+++ DATA FOR REVIEW +++

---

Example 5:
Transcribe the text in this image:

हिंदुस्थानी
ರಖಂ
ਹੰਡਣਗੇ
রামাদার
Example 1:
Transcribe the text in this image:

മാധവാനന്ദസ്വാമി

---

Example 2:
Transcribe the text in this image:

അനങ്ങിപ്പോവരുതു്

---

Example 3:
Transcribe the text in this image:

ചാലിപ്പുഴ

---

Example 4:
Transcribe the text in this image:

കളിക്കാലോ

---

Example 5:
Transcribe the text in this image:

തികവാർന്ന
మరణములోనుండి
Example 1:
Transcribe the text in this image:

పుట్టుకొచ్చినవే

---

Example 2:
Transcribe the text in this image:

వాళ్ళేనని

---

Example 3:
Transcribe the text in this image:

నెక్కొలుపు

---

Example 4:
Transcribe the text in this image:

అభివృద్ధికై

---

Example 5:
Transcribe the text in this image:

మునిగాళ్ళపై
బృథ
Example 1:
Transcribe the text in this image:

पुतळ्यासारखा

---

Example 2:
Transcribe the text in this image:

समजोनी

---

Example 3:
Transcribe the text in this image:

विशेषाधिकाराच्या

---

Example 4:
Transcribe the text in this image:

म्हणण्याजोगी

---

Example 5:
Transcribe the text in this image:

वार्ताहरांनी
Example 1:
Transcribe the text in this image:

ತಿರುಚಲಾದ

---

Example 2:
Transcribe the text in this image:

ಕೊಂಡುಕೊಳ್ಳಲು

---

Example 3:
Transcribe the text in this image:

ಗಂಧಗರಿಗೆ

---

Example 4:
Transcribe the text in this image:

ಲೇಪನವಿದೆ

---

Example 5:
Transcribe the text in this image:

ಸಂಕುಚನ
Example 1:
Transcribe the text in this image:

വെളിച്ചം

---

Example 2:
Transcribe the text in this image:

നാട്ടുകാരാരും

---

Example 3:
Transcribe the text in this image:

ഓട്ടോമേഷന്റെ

+++

- **WHAT THE EXERCISE ASKS**
Set all the entries above down again exactly.

- **ANSWER BELOW**
---

Example 5:
Transcribe the text in this image:

हिंदुस्थानी
ರಖಂ
ਹੰਡਣਗੇ
রামাদার
Example 1:
Transcribe the text in this image:

മാധവാനന്ദസ്വാമി

---

Example 2:
Transcribe the text in this image:

അനങ്ങിപ്പോവരുതു്

---

Example 3:
Transcribe the text in this image:

ചാലിപ്പുഴ

---

Example 4:
Transcribe the text in this image:

കളിക്കാലോ

---

Example 5:
Transcribe the text in this image:

തികവാർന്ന
మరణములోనుండి
Example 1:
Transcribe the text in this image:

పుట్టుకొచ్చినవే

---

Example 2:
Transcribe the text in this image:

వాళ్ళేనని

---

Example 3:
Transcribe the text in this image:

నెక్కొలుపు

---

Example 4:
Transcribe the text in this image:

అభివృద్ధికై

---

Example 5:
Transcribe the text in this image:

మునిగాళ్ళపై
బృథ
Example 1:
Transcribe the text in this image:

पुतळ्यासारखा

---

Example 2:
Transcribe the text in this image:

समजोनी

---

Example 3:
Transcribe the text in this image:

विशेषाधिकाराच्या

---

Example 4:
Transcribe the text in this image:

म्हणण्याजोगी

---

Example 5:
Transcribe the text in this image:

वार्ताहरांनी
Example 1:
Transcribe the text in this image:

ತಿರುಚಲಾದ

---

Example 2:
Transcribe the text in this image:

ಕೊಂಡುಕೊಳ್ಳಲು

---

Example 3:
Transcribe the text in this image:

ಗಂಧಗರಿಗೆ

---

Example 4:
Transcribe the text in this image:

ಲೇಪನವಿದೆ

---

Example 5:
Transcribe the text in this image:

ಸಂಕುಚನ
Example 1:
Transcribe the text in this image:

വെളിച്ചം

---

Example 2:
Transcribe the text in this image:

നാട്ടുകാരാരും

---

Example 3:
Transcribe the text in this image:

ഓട്ടോമേഷന്റെ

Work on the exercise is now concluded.